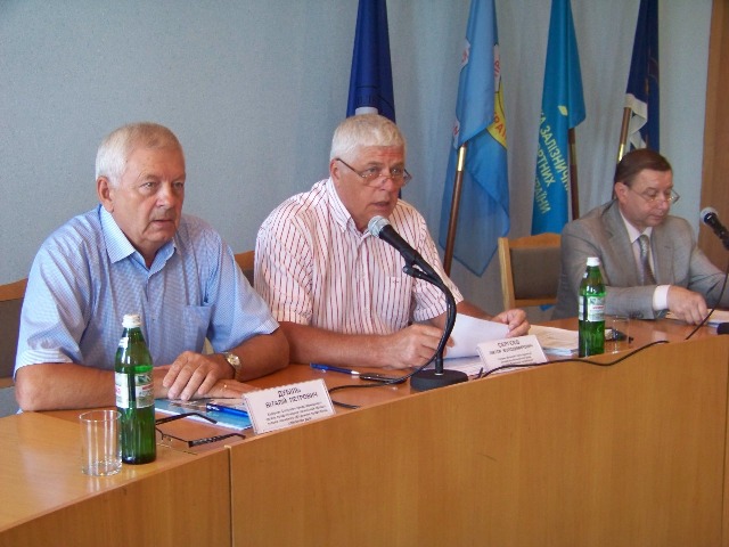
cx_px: 364
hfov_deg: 34.9
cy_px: 274
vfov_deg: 26.6
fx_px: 1158
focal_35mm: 55
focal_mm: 9.36
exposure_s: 1/30
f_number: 3.2
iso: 264
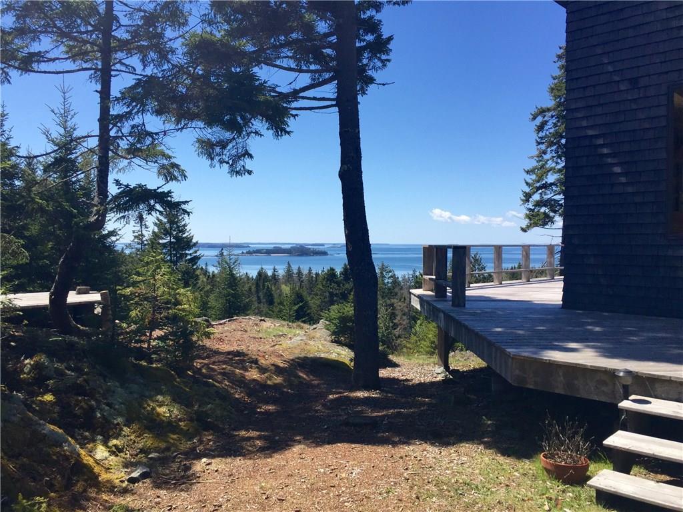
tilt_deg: +0.1
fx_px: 572
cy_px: 256
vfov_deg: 48.2
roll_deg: -1.4
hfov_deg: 61.7
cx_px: 342
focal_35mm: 29
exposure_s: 1/2198
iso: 32
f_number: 2.2
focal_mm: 4.15
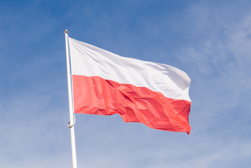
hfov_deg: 17.3
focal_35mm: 118
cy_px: 84
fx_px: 823
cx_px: 126
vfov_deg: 11.6
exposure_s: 1/2000
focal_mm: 79
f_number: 8
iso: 500
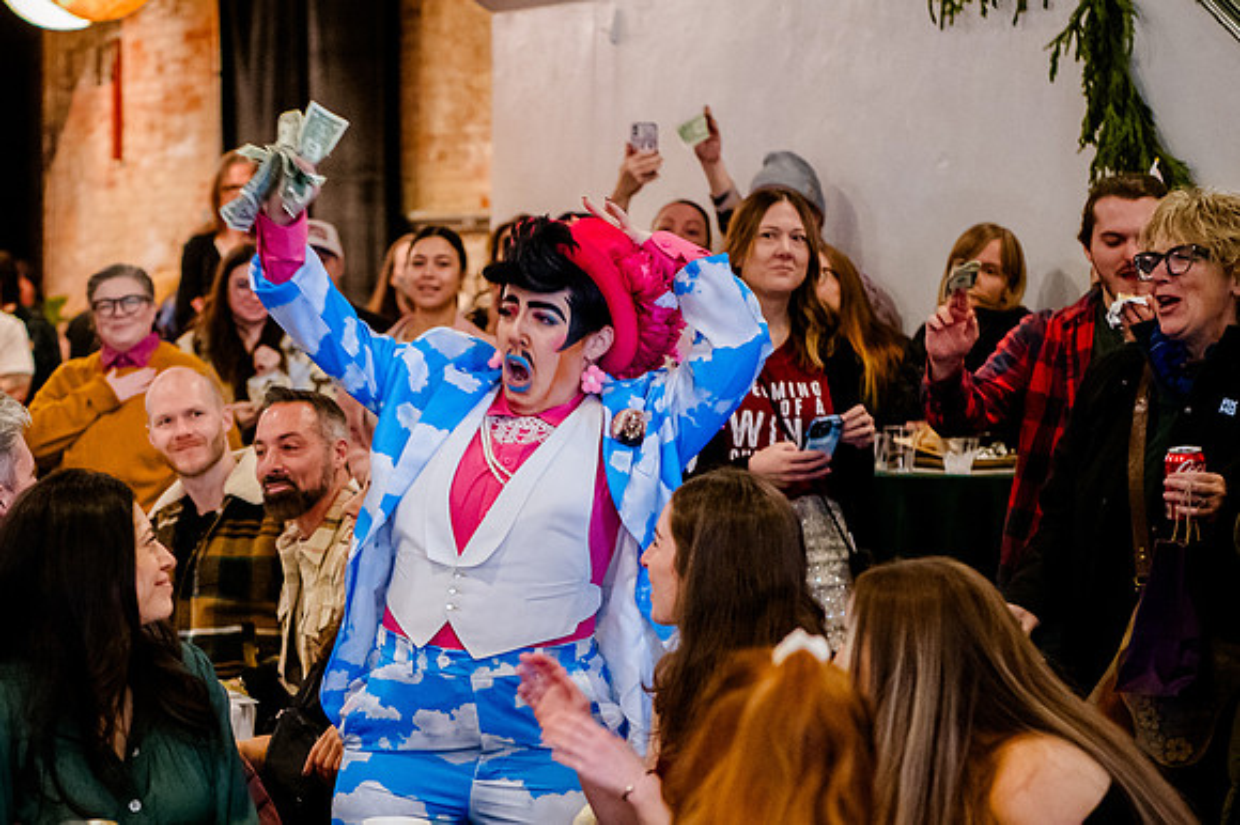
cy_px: 540
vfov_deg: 12.2
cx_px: 349
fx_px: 3870
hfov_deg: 18.1
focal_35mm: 112
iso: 6400
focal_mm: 70
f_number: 2.8
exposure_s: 1/80
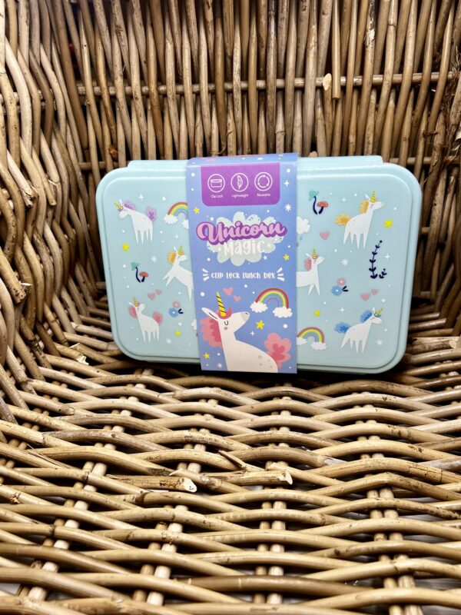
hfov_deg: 53.1
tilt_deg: -32.7
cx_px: 230
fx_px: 462
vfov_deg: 67.3
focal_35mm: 26
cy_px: 308
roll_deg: +3.3
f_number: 1.5
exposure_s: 1/486
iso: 50
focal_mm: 5.7
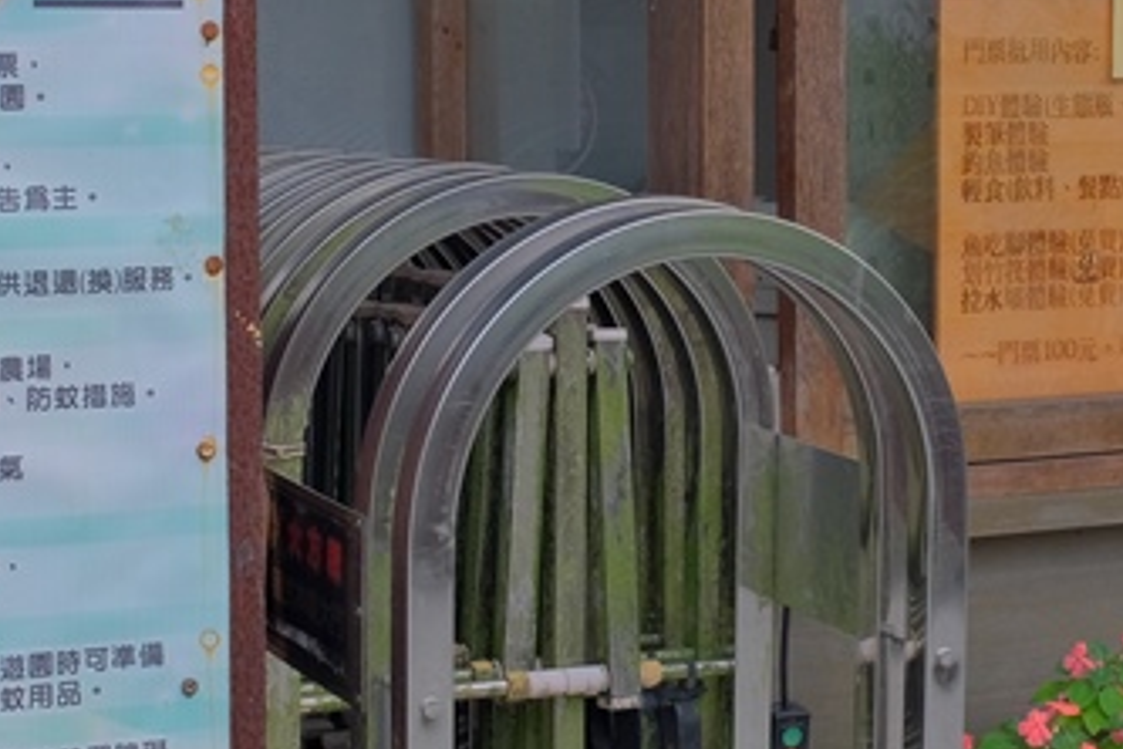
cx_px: 938
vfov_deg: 13.8
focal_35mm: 99
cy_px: 221
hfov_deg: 20.3
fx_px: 3088
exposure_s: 1/160
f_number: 8
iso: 1250
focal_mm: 22
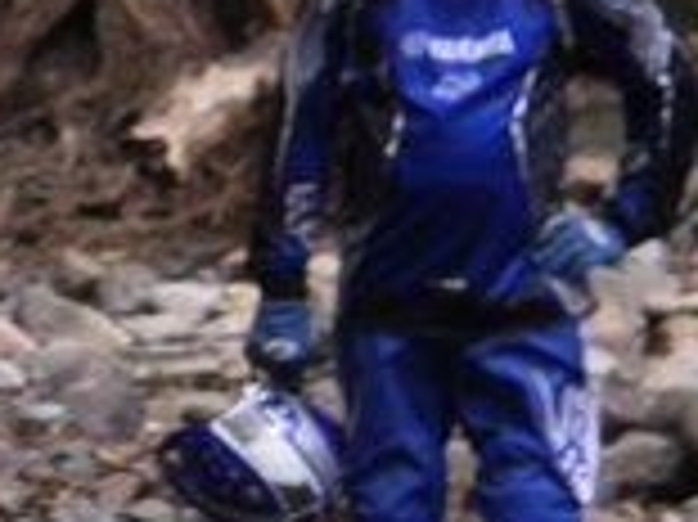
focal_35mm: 441
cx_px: -180
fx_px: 8885
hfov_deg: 4.5
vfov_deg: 3.4
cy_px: 702
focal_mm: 18.9
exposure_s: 1/100
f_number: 4
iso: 80
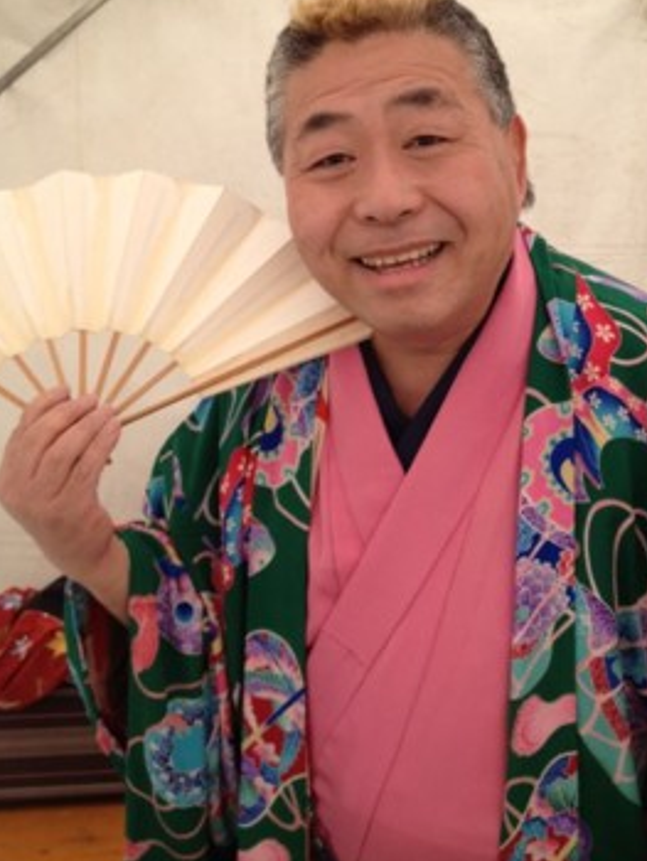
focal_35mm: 45
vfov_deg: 42.0
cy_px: 376
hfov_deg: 32.1
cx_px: 401
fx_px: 1120
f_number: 2.4
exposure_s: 1/358
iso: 64
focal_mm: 4.28
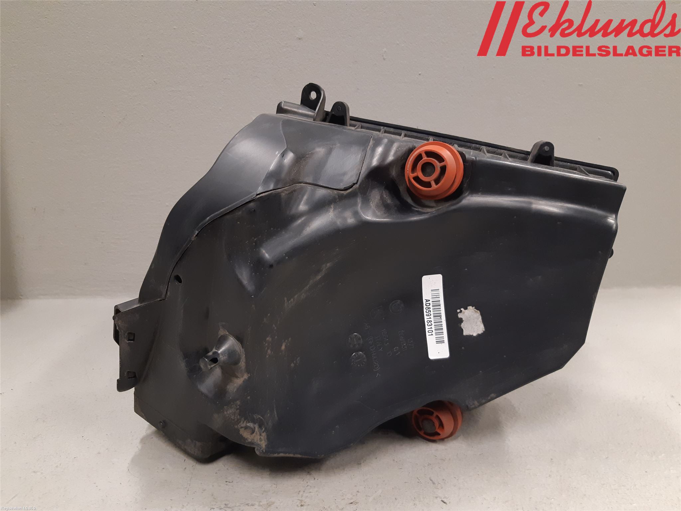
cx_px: 340
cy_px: 256
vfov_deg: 53.1
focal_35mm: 26
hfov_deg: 67.3
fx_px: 511
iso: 200
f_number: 1.7
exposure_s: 1/50
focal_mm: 3.93
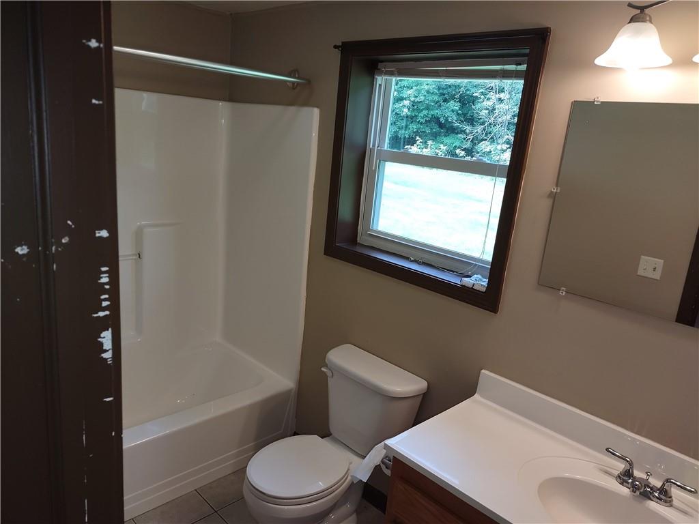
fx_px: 505
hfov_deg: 69.4
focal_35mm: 25
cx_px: 350
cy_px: 262
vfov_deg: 54.9
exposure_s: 1/30
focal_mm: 4.7
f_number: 1.79
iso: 50
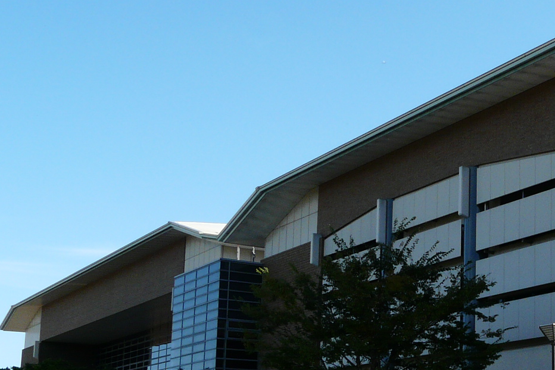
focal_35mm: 64
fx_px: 986
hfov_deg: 28.7
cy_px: 313
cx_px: 603
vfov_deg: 20.9
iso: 100
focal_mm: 4.6
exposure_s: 1/250
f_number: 5.6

******************************

▶ **What to do**: What is needed here is an exact copy of all the entries, without the pictures.

▶ **Task answer**:
cx_px: 364
hfov_deg: 34.9
cy_px: 274
vfov_deg: 26.6
fx_px: 1158
focal_35mm: 55
focal_mm: 9.36
exposure_s: 1/30
f_number: 3.2
iso: 264
tilt_deg: +0.1
fx_px: 572
cy_px: 256
vfov_deg: 48.2
roll_deg: -1.4
hfov_deg: 61.7
cx_px: 342
focal_35mm: 29
exposure_s: 1/2198
iso: 32
f_number: 2.2
focal_mm: 4.15
hfov_deg: 17.3
focal_35mm: 118
cy_px: 84
fx_px: 823
cx_px: 126
vfov_deg: 11.6
exposure_s: 1/2000
focal_mm: 79
f_number: 8
iso: 500
cy_px: 540
vfov_deg: 12.2
cx_px: 349
fx_px: 3870
hfov_deg: 18.1
focal_35mm: 112
iso: 6400
focal_mm: 70
f_number: 2.8
exposure_s: 1/80
hfov_deg: 53.1
tilt_deg: -32.7
cx_px: 230
fx_px: 462
vfov_deg: 67.3
focal_35mm: 26
cy_px: 308
roll_deg: +3.3
f_number: 1.5
exposure_s: 1/486
iso: 50
focal_mm: 5.7
cx_px: 938
vfov_deg: 13.8
focal_35mm: 99
cy_px: 221
hfov_deg: 20.3
fx_px: 3088
exposure_s: 1/160
f_number: 8
iso: 1250
focal_mm: 22
focal_35mm: 441
cx_px: -180
fx_px: 8885
hfov_deg: 4.5
vfov_deg: 3.4
cy_px: 702
focal_mm: 18.9
exposure_s: 1/100
f_number: 4
iso: 80
focal_35mm: 45
vfov_deg: 42.0
cy_px: 376
hfov_deg: 32.1
cx_px: 401
fx_px: 1120
f_number: 2.4
exposure_s: 1/358
iso: 64
focal_mm: 4.28
cx_px: 340
cy_px: 256
vfov_deg: 53.1
focal_35mm: 26
hfov_deg: 67.3
fx_px: 511
iso: 200
f_number: 1.7
exposure_s: 1/50
focal_mm: 3.93
fx_px: 505
hfov_deg: 69.4
focal_35mm: 25
cx_px: 350
cy_px: 262
vfov_deg: 54.9
exposure_s: 1/30
focal_mm: 4.7
f_number: 1.79
iso: 50
focal_35mm: 64
fx_px: 986
hfov_deg: 28.7
cy_px: 313
cx_px: 603
vfov_deg: 20.9
iso: 100
focal_mm: 4.6
exposure_s: 1/250
f_number: 5.6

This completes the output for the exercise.